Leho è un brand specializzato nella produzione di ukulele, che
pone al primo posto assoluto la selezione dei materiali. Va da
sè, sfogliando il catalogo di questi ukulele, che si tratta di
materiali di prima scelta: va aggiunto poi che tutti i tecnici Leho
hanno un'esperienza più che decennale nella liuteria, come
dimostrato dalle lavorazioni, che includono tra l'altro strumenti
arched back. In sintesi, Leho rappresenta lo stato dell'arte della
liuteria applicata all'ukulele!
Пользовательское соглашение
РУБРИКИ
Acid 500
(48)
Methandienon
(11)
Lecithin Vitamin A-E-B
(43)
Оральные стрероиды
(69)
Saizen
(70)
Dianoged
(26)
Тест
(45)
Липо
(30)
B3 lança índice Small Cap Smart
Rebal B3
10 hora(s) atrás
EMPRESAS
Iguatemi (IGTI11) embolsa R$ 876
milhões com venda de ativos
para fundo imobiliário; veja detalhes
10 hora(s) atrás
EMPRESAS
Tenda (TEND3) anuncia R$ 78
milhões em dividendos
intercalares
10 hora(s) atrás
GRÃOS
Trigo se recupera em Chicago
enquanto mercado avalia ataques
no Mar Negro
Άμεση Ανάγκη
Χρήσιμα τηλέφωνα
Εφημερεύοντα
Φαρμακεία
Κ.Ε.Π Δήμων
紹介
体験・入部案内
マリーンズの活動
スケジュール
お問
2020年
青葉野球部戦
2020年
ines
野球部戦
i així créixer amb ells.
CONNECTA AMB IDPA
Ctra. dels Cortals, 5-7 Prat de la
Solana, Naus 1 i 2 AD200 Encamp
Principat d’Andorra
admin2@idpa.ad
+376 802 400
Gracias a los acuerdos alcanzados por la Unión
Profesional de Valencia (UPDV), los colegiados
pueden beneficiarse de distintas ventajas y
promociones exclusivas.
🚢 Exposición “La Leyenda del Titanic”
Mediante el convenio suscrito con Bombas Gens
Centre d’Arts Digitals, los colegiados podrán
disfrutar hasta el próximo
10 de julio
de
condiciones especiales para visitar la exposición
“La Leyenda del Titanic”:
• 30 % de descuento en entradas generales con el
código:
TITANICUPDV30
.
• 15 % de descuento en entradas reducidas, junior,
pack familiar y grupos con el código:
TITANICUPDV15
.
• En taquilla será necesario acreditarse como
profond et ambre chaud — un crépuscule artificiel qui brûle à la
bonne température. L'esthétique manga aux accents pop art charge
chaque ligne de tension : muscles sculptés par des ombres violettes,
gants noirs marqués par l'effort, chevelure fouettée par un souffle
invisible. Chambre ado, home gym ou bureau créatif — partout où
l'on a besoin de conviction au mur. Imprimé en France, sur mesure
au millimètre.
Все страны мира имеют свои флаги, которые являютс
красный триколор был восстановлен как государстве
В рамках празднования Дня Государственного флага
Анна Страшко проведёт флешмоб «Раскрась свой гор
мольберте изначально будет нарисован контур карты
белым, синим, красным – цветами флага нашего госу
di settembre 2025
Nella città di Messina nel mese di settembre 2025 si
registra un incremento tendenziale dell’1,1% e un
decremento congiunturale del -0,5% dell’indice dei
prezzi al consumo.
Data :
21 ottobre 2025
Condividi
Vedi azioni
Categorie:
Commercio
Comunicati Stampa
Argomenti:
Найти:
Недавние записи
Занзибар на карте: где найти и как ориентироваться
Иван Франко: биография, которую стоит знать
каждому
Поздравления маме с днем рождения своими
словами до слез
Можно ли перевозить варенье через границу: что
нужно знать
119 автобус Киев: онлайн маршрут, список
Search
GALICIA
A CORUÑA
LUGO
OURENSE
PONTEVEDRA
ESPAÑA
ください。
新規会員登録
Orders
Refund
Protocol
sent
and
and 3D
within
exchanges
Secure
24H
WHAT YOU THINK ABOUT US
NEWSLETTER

JOB ->
Copy exactly the lines running from the one that contains "Все страны мира" to the end of the material, both ends included.

SOLUTION ->
Все страны мира имеют свои флаги, которые являютс
красный триколор был восстановлен как государстве
В рамках празднования Дня Государственного флага
Анна Страшко проведёт флешмоб «Раскрась свой гор
мольберте изначально будет нарисован контур карты
белым, синим, красным – цветами флага нашего госу
di settembre 2025
Nella città di Messina nel mese di settembre 2025 si
registra un incremento tendenziale dell’1,1% e un
decremento congiunturale del -0,5% dell’indice dei
prezzi al consumo.
Data :
21 ottobre 2025
Condividi
Vedi azioni
Categorie:
Commercio
Comunicati Stampa
Argomenti:
Найти:
Недавние записи
Занзибар на карте: где найти и как ориентироваться
Иван Франко: биография, которую стоит знать
каждому
Поздравления маме с днем рождения своими
словами до слез
Можно ли перевозить варенье через границу: что
нужно знать
119 автобус Киев: онлайн маршрут, список
Search
GALICIA
A CORUÑA
LUGO
OURENSE
PONTEVEDRA
ESPAÑA
ください。
新規会員登録
Orders
Refund
Protocol
sent
and
and 3D
within
exchanges
Secure
24H
WHAT YOU THINK ABOUT US
NEWSLETTER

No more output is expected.